Money talks, Skilling walks: Enron honcho Jeff Skilling got10 years chopped off his 24-year prison sentence in return for 42 million of his stolen dollars given back to duped shareholders and employees, and a promise that his high-priced lawyers would quit filling appeals. See if you can cut the same deal.
Who guards the guards? Burglars broke into the northeast Houston home of Harris County Sheriff Adrian Garcia. The burglars got away with one of his personal weapons — a .357 Magnum Smith & Wesson revolver. The FBI said two men broke into the Houston home of an FBI agent, stealing government firearms and the agent’s credit cards. The loot included a Remington 870 short-barreled shotgun and a Glock-22 handgun. Sheriff’s deputies recovered the stolen Glock during a traffic stop, and the driver of that vehicle was questioned. The shotgun was still missing. The theft of government property, as these two weapons are, is a federal felony.

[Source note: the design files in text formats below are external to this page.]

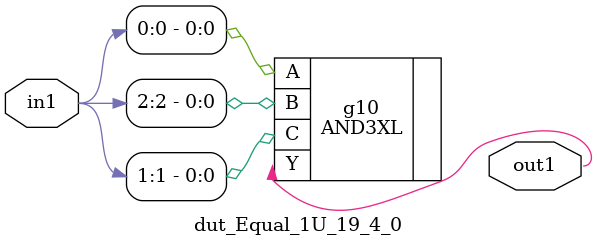
<source format=v>
`timescale 1ps / 1ps


module dut_Equal_1U_19_4_0(in1, out1);
  input [2:0] in1;
  output out1;
  wire [2:0] in1;
  wire out1;
  AND3XL g10(.A (in1[0]), .B (in1[2]), .C (in1[1]), .Y (out1));
endmodule



</source>
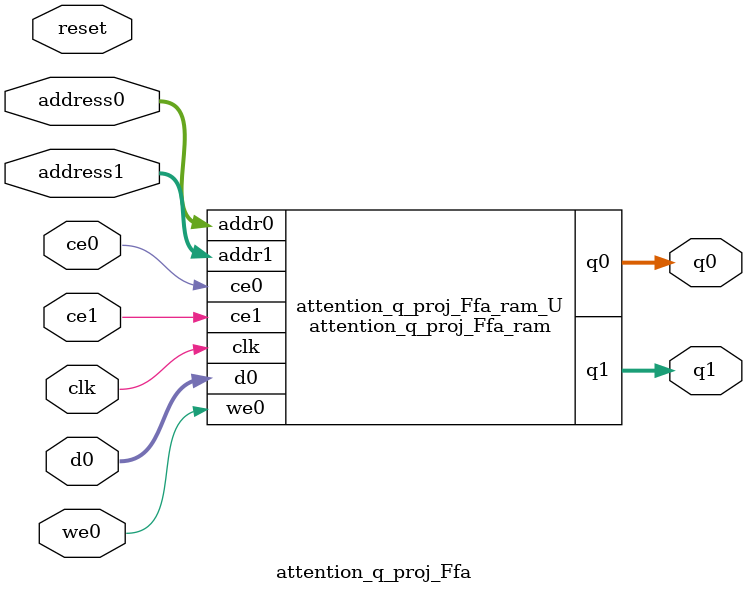
<source format=v>
`timescale 1 ns / 1 ps
module attention_q_proj_Ffa_ram (addr0, ce0, d0, we0, q0, addr1, ce1, q1,  clk);

parameter DWIDTH = 38;
parameter AWIDTH = 5;
parameter MEM_SIZE = 24;

input[AWIDTH-1:0] addr0;
input ce0;
input[DWIDTH-1:0] d0;
input we0;
output reg[DWIDTH-1:0] q0;
input[AWIDTH-1:0] addr1;
input ce1;
output reg[DWIDTH-1:0] q1;
input clk;

(* ram_style = "distributed" *)reg [DWIDTH-1:0] ram[0:MEM_SIZE-1];




always @(posedge clk)  
begin 
    if (ce0) begin
        if (we0) 
            ram[addr0] <= d0; 
        q0 <= ram[addr0];
    end
end


always @(posedge clk)  
begin 
    if (ce1) begin
        q1 <= ram[addr1];
    end
end


endmodule

`timescale 1 ns / 1 ps
module attention_q_proj_Ffa(
    reset,
    clk,
    address0,
    ce0,
    we0,
    d0,
    q0,
    address1,
    ce1,
    q1);

parameter DataWidth = 32'd38;
parameter AddressRange = 32'd24;
parameter AddressWidth = 32'd5;
input reset;
input clk;
input[AddressWidth - 1:0] address0;
input ce0;
input we0;
input[DataWidth - 1:0] d0;
output[DataWidth - 1:0] q0;
input[AddressWidth - 1:0] address1;
input ce1;
output[DataWidth - 1:0] q1;



attention_q_proj_Ffa_ram attention_q_proj_Ffa_ram_U(
    .clk( clk ),
    .addr0( address0 ),
    .ce0( ce0 ),
    .we0( we0 ),
    .d0( d0 ),
    .q0( q0 ),
    .addr1( address1 ),
    .ce1( ce1 ),
    .q1( q1 ));

endmodule


</source>
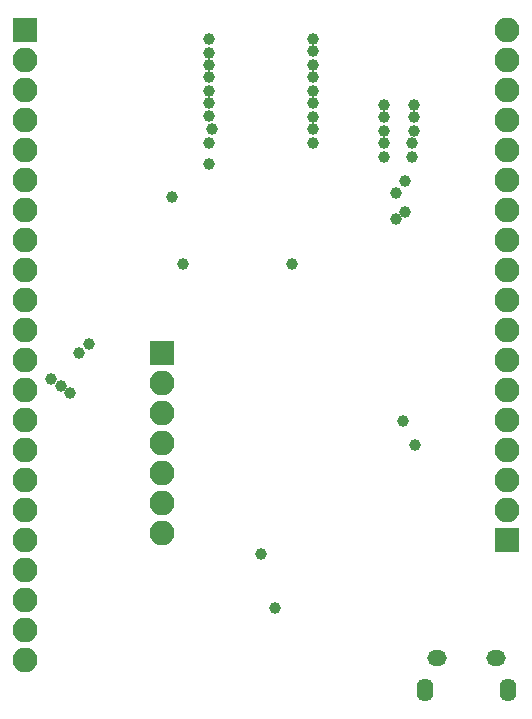
<source format=gbs>
G04 #@! TF.GenerationSoftware,KiCad,Pcbnew,(5.0.0)*
G04 #@! TF.CreationDate,2018-09-13T11:25:45+02:00*
G04 #@! TF.ProjectId,HolyIoT-NRF52840-Breakout,486F6C79496F542D4E52463532383430,1.0*
G04 #@! TF.SameCoordinates,Original*
G04 #@! TF.FileFunction,Soldermask,Bot*
G04 #@! TF.FilePolarity,Negative*
%FSLAX46Y46*%
G04 Gerber Fmt 4.6, Leading zero omitted, Abs format (unit mm)*
G04 Created by KiCad (PCBNEW (5.0.0)) date 09/13/18 11:25:45*
%MOMM*%
%LPD*%
G01*
G04 APERTURE LIST*
%ADD10R,2.100000X2.100000*%
%ADD11O,2.100000X2.100000*%
%ADD12O,1.650000X1.350000*%
%ADD13O,1.400000X1.950000*%
%ADD14C,1.000000*%
G04 APERTURE END LIST*
D10*
G04 #@! TO.C,J2*
X139000000Y-127400000D03*
D11*
X139000000Y-124860000D03*
X139000000Y-122320000D03*
X139000000Y-119780000D03*
X139000000Y-117240000D03*
X139000000Y-114700000D03*
X139000000Y-112160000D03*
X139000000Y-109620000D03*
X139000000Y-107080000D03*
X139000000Y-104540000D03*
X139000000Y-102000000D03*
X139000000Y-99460000D03*
X139000000Y-96920000D03*
X139000000Y-94380000D03*
X139000000Y-91840000D03*
X139000000Y-89300000D03*
X139000000Y-86760000D03*
X139000000Y-84220000D03*
G04 #@! TD*
D10*
G04 #@! TO.C,J1*
X98200000Y-84200000D03*
D11*
X98200000Y-86740000D03*
X98200000Y-89280000D03*
X98200000Y-91820000D03*
X98200000Y-94360000D03*
X98200000Y-96900000D03*
X98200000Y-99440000D03*
X98200000Y-101980000D03*
X98200000Y-104520000D03*
X98200000Y-107060000D03*
X98200000Y-109600000D03*
X98200000Y-112140000D03*
X98200000Y-114680000D03*
X98200000Y-117220000D03*
X98200000Y-119760000D03*
X98200000Y-122300000D03*
X98200000Y-124840000D03*
X98200000Y-127380000D03*
X98200000Y-129920000D03*
X98200000Y-132460000D03*
X98200000Y-135000000D03*
X98200000Y-137540000D03*
G04 #@! TD*
D12*
G04 #@! TO.C,P1*
X133099100Y-137437460D03*
X138099100Y-137437460D03*
D13*
X132099100Y-140137460D03*
X139099100Y-140137460D03*
G04 #@! TD*
D10*
G04 #@! TO.C,J3*
X109800000Y-111600000D03*
D11*
X109800000Y-114140000D03*
X109800000Y-116680000D03*
X109800000Y-119220000D03*
X109800000Y-121760000D03*
X109800000Y-124300000D03*
X109800000Y-126840000D03*
G04 #@! TD*
D14*
X122600000Y-92600000D03*
X131200000Y-119400000D03*
X122599998Y-91600000D03*
X130200000Y-117300000D03*
X122600000Y-90400000D03*
X122599998Y-89400000D03*
X122600000Y-88200000D03*
X122599998Y-87200000D03*
X122600000Y-86000000D03*
X122600000Y-85000000D03*
X110600000Y-98400000D03*
X113800000Y-95600000D03*
X131000000Y-93800000D03*
X128600000Y-93800000D03*
X131000000Y-95000000D03*
X128600000Y-95000006D03*
X128600000Y-92800000D03*
X131100000Y-92800000D03*
X128599996Y-90600000D03*
X131100000Y-90600000D03*
X113800000Y-93800000D03*
X114000000Y-92600000D03*
X113799999Y-91500012D03*
X113799998Y-90400000D03*
X113800000Y-89400000D03*
X103600000Y-110800000D03*
X113800000Y-88200000D03*
X102800000Y-111600000D03*
X113800000Y-87200000D03*
X102000000Y-115000000D03*
X113800000Y-86200000D03*
X101200000Y-114400000D03*
X113799998Y-85000000D03*
X100400000Y-113800016D03*
X119400000Y-133200000D03*
X118200000Y-128600000D03*
X129600000Y-98000000D03*
X129595005Y-100202497D03*
X130400000Y-97000000D03*
X130400000Y-99600000D03*
X111600000Y-104000000D03*
X120799994Y-104000000D03*
X122600000Y-93800000D03*
X131100000Y-91600000D03*
X128600000Y-91600000D03*
M02*

</source>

But our grand winner for 2013 is the Topic of Cancer (missionaries to the savages division): New opulent (read extremely and unnecessarily expensive) offices of M.D. Anderson Cancer Center researchers Giulio Draetta and Lynda Chin (who is married to M.D. Anderson President Dr. Ronald DiPinho). While the rest of the cancer center was undergoing major surgery on its budget, Chin successfully requested “variances” from the University of Texas System to fund an office renovation that cost somewhere between $550,000 and $2 million, and included items such as a $7,755 Knoll sofa and a $5,000 lounge chair. Publicly, Draetta offered a bizarre explanation: “Lynda and I were both extremely concerned about moving to Texas, having never lived here and being heavily influenced by the Harvard community.” Privately, in an e-mail obtained by the Cancer Letter, he dismissed the project’s critics, asking senior faculty and administrators to counteract “the message coming from these losers.” Wow, these losers (that’s us) need to learn something from Harvard. Like condescension, arrogance and living well off the taxpayers.